Doctor of Philosophy
In vivo and ex vivo studies with whole vessels demonstrated that the endothelium comprises the major permeability barrier in the blood vessel wall. As a lining between the blood and the underlying tissue, the endothelium is exposed to biochemical components of the blood and wall shear stress. The endothelium responds to these biochemical and mechanical agonists both metabolically and morphologically. Using a model system consisting of human umbilical vein endothelial cells cultured on a permeable polycarbonate membrane, the permeability barrier function of endothelial monolayers was characterized quantitatively by determination of permeability coefficients. The effect of biochemical agonists and wall shear stress on permeability was assessed by the extent to which the agonists modulated the baseline permeability coefficient.
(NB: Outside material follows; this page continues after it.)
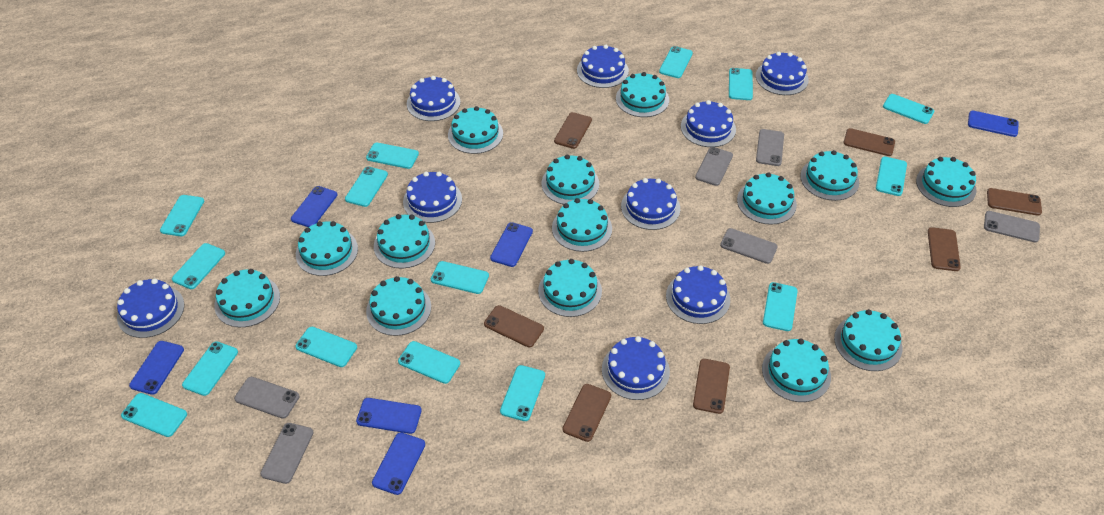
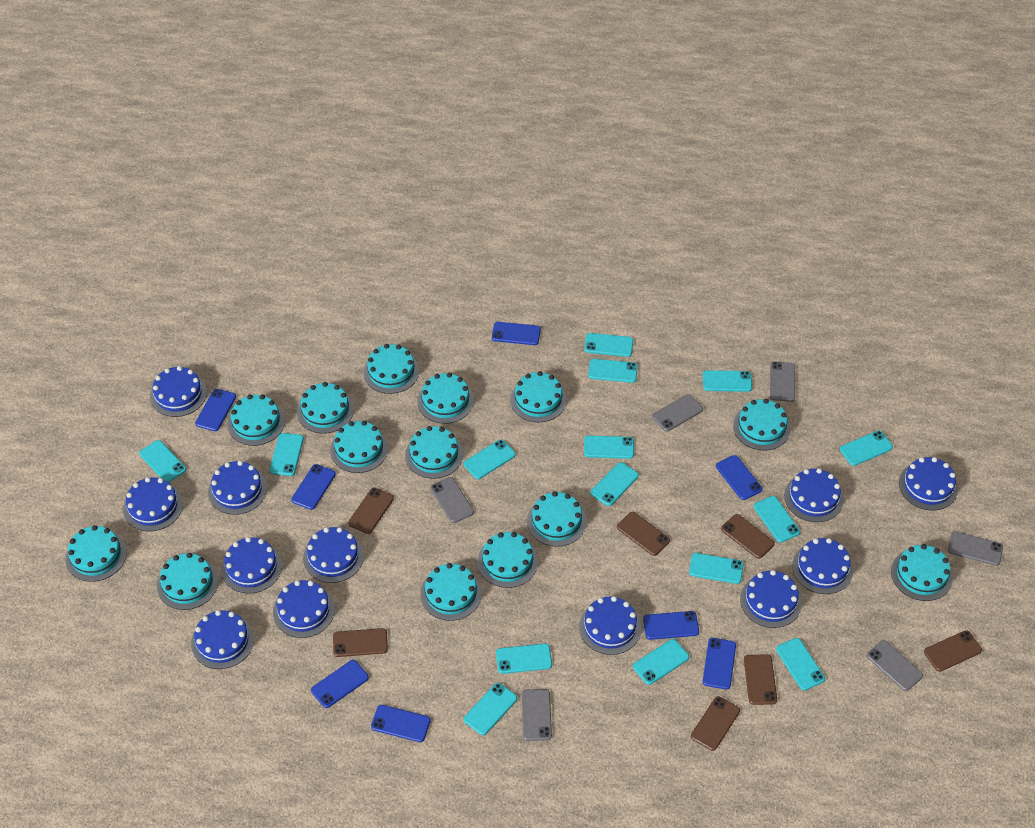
blue cake: [117,278,184,338] [403,172,462,223] [407,76,460,121] [577,45,629,88] [602,336,670,400] [621,178,680,230] [666,265,730,324] [681,100,736,147] [756,52,809,95] = 9 -> [123,477,183,531] [150,366,207,417] [191,610,254,669] [208,461,267,515] [221,537,282,594] [273,580,335,638] [303,527,364,583] [579,596,641,655] [740,570,802,628] [784,468,844,522] [792,538,853,594] [899,457,958,510] = 12
blue phone: [129,341,184,395] [291,186,337,227] [356,398,422,434] [372,432,425,495] [490,222,533,267] [968,111,1019,137] = 6 -> [195,389,236,431] [291,464,336,510] [311,660,369,708] [371,705,431,742] [492,322,541,345] [643,611,699,640] [703,638,736,689] [716,455,762,500] = 8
Permeability increased nearly 10-fold over baseline values in the presence of 0.1 U/ml thrombin. Using altered forms of thrombin, it was shown that both proteolytic activity and binding to the endothelium are necessary for thrombin to increase permeability. Permeability was unaltered in the presence of 1 $\mu$M bradykinin. Permeability decreased to 25% of baseline during treatment with 6 nM iloprost, a stable functional analog of the vasodilator and anti-platelet aggregating agent prostacyclin. Prostacyclin often acts through the second messenger cAMP. The permeability also decreased in cells treated with combinations of cAMP analogs and phosphodiesterase inhibitors which act in concert to increase intracellular cAMP concentrations. Another anti-platelet aggregating agent and vasodilator, endothelial derived relaxing factor, acts by increasing intracellular cGMP concentrations. The cGMP analog dibutyryl cGMP also decreased endothelial permeability. Pretreatment of endothelial monolayers with iloprost, cAMP analog/phosphodiesterase inhibitor combinations or dibutyryl cGMP diminished the permeability increasing effect of thrombin. A parallel plate flow chamber was used to subject endothelial monolayers cultured on permeable membranes to steady, laminar flow under the condition of no volume flux across the membrane. After 1 hour of 7 dynes/cm$\sp2$ shear stress, permeability increased 7-fold in a partially reversible manner. When cells were pretreated with 6 nM iloprost, the effect of shear stress was diminished to a 2-fold increase which was completely reversible.